PROBLEMS AND TASKS
#1 In the book description, what is the exact passage that begins at the words "The book, available" and stops after "the Institute’s research."? Return it.
#2 Answer these questions from the book description:
(a) In what city is the Institute for Jewish & Community Research based?
(b) Who wrote the book's foreword, and at what university is he?
(c) For how many years was Dr. Tobin director of the Maurice and Marilyn Cohen Center for Modern Jewish Studies at Brandeis University?
#3 Can you extend the book description and its author biographies past the last sentence shown?

___ PAGE EXTRACT ___

The book, available from Amazon.com, includes a foreword by Africana and philosophy scholar Lewis Gordon of Temple University, a photo essay, and a detailed summary of the methodology for the Institute’s research.
The Institute for Jewish & Community Research produced the book as part of a broad community-building effort to help the American Jewish community and Jews around the world recognize and reach out to ethnically and racially diverse Jews. The Institute, based in San Francisco, is an independent, non-partisan think tank, and provides innovative research and pragmatic policy analyses to Jewish and other communities around the world.
About the authors:
Dr. Gary A. Tobin is president of the Institute for Jewish & Community Research and is also director of the Leonard and Madlyn Abramson Program in Jewish Policy Research at the University of Judaism in Los Angeles. He earned his Ph.D. in City and Regional Planning from the University of California, Berkeley. He was the director of the Maurice and Marilyn Cohen Center for Modern Jewish Studies at Brandeis University for fourteen years. Prior to joining Brandeis, Dr. Tobin spent eleven years on faculty at Washington University, St. Louis. Dr. Tobin has worked extensively in the area of patterns of racial segregation in schools and housing.

___ DATA EXTRACTS ___

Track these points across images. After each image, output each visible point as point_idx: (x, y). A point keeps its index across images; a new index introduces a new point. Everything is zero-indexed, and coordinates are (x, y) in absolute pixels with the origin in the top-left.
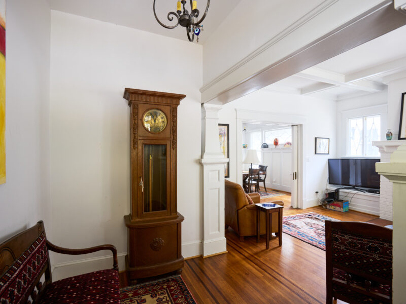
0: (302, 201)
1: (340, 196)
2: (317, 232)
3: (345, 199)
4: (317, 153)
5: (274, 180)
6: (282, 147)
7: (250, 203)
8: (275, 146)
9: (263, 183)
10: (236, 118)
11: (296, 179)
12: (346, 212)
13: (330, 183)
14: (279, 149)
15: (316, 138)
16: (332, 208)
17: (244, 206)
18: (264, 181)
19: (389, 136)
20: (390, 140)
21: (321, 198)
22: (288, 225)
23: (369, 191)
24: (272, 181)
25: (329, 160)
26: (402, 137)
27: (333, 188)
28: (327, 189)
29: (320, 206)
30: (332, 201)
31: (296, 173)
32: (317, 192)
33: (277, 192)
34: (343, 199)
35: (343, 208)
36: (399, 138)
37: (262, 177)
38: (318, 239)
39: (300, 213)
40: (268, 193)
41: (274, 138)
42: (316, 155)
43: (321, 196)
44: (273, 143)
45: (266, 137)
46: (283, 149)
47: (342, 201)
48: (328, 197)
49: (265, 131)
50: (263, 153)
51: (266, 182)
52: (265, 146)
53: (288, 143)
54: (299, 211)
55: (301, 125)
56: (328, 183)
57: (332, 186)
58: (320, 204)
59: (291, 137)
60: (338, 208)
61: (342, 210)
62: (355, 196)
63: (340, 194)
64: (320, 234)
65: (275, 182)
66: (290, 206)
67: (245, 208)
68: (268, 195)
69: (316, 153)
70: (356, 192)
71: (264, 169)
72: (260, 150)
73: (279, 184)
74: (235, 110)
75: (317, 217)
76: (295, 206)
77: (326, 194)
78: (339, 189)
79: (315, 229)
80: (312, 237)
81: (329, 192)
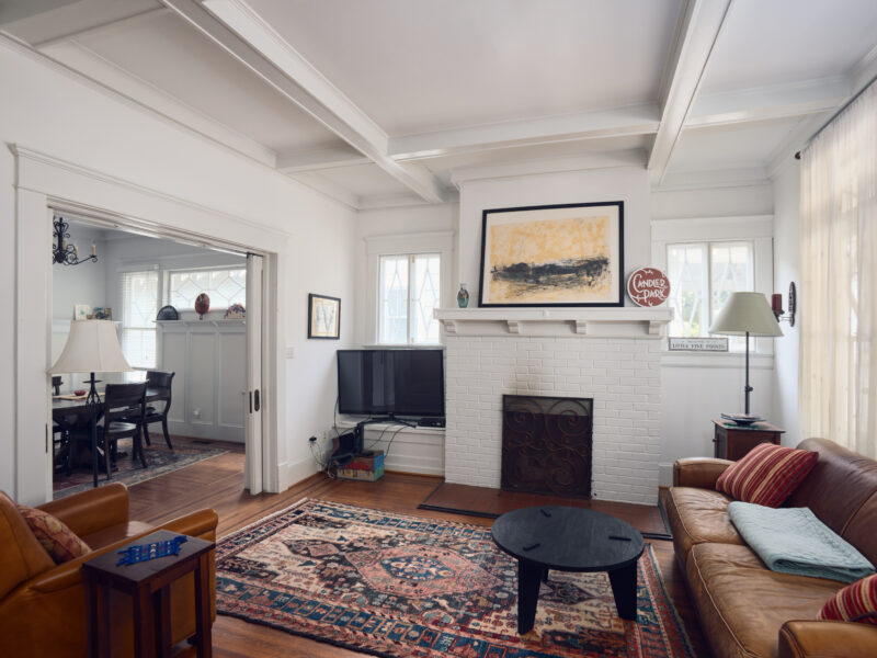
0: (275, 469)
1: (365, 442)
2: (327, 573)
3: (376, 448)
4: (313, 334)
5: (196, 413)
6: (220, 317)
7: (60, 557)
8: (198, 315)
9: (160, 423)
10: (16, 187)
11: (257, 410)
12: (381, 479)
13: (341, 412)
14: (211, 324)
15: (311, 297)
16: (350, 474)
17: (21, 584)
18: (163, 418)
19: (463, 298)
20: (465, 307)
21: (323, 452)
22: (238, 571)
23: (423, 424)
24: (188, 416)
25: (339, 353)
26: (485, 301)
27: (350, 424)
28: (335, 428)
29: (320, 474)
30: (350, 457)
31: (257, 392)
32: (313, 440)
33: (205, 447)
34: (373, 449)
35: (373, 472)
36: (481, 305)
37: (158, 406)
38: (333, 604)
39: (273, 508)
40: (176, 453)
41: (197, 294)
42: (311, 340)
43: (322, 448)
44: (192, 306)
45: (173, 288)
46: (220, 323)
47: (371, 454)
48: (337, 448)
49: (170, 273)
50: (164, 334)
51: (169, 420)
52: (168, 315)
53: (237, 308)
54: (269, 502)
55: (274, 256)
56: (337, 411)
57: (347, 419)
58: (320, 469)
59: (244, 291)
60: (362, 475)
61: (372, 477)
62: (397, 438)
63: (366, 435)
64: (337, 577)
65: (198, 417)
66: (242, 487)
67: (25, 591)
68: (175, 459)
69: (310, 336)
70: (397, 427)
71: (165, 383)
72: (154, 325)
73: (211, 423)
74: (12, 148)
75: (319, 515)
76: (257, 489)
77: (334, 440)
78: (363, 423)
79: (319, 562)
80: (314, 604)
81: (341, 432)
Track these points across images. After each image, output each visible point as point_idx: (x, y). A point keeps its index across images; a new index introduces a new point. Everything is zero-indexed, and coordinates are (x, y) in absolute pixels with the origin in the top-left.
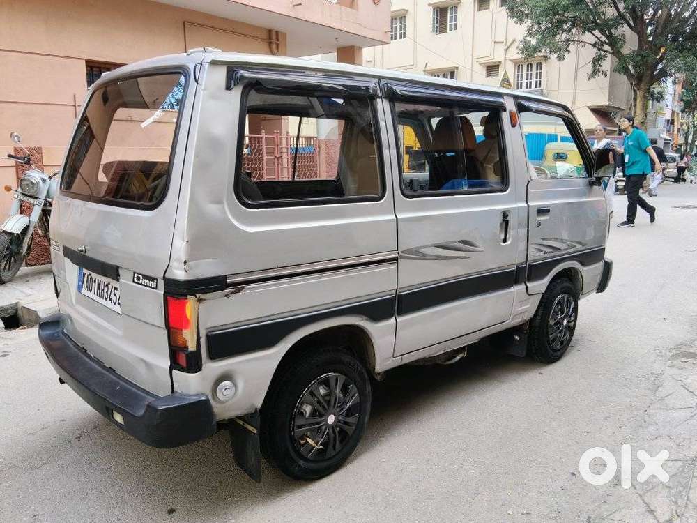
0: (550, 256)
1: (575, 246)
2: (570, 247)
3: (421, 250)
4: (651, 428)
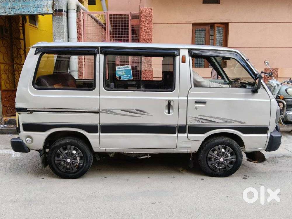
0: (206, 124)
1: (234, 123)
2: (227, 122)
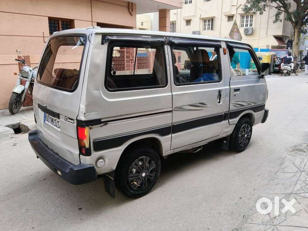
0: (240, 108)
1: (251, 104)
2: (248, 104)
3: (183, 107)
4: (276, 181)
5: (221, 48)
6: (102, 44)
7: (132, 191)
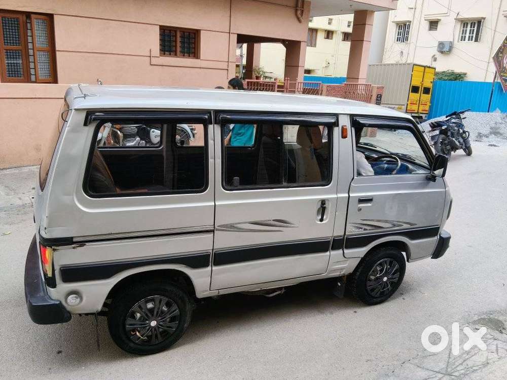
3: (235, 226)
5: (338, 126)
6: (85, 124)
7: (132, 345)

___

ANSWERS BY TASK
#1
The book, available from Amazon.com, includes a foreword by Africana and philosophy scholar Lewis Gordon of Temple University, a photo essay, and a detailed summary of the methodology for the Institute’s research.

#2
(a) San Francisco.
(b) Lewis Gordon, of Temple University.
(c) Fourteen years.

#3
Diane Kaufmann Tobin is the associate director of the Institute for Jewish & Community Research. She manages the projects of the Institute and produces the publication series. She is the co-author of Jewish Family Foundations. Ms. Tobin is currently the director of the Be’chol Lashon project.
Scott Rubin is a senior research associate at the Institute for Jewish & Community Research. He has been involved in several other projects with the Institute, including, Opening the Gates: How Proactive Conversion Can Revitalize the Jewish Community. He is also working on a biography of philanthropist Harry Weinberg.